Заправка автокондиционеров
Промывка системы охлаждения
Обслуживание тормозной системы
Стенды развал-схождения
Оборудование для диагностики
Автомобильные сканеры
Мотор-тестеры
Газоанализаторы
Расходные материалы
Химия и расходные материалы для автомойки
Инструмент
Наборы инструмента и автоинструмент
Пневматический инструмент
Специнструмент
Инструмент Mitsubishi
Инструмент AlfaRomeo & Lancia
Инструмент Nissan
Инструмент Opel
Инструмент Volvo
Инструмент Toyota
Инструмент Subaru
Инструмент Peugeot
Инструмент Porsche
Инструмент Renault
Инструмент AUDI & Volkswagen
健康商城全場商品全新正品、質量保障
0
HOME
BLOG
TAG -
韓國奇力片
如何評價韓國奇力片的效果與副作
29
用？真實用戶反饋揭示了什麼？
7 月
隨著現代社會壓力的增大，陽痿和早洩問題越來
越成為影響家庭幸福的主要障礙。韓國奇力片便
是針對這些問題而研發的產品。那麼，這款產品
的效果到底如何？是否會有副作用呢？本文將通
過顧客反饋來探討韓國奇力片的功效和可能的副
......
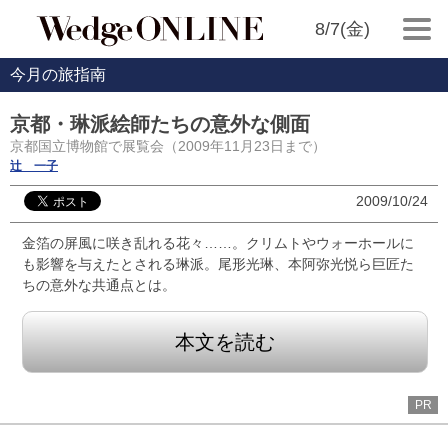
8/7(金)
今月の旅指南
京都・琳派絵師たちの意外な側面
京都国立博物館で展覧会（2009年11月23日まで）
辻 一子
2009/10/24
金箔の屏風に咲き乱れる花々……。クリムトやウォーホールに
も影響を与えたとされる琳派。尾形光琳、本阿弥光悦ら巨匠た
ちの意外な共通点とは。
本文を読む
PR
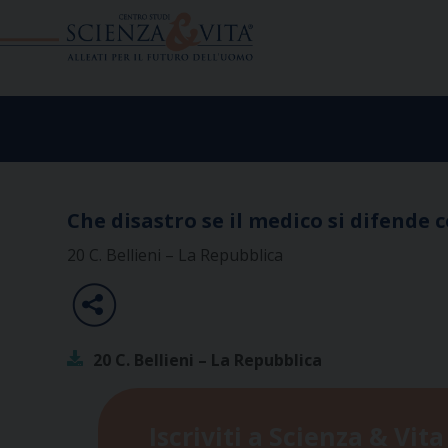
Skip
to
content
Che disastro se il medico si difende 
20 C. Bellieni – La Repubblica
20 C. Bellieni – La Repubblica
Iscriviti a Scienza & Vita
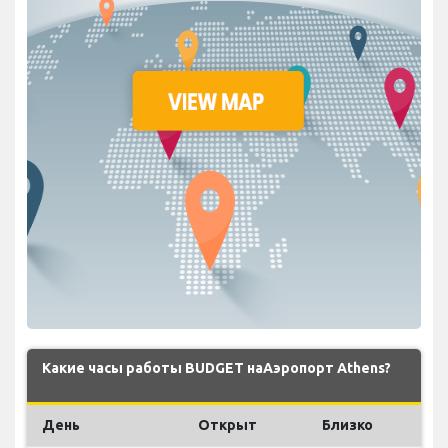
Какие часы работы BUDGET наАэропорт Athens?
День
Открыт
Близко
......
## Exercise details
Return the number of lines in the data above that include the word "системы", and nothing else.

## Output for this task
2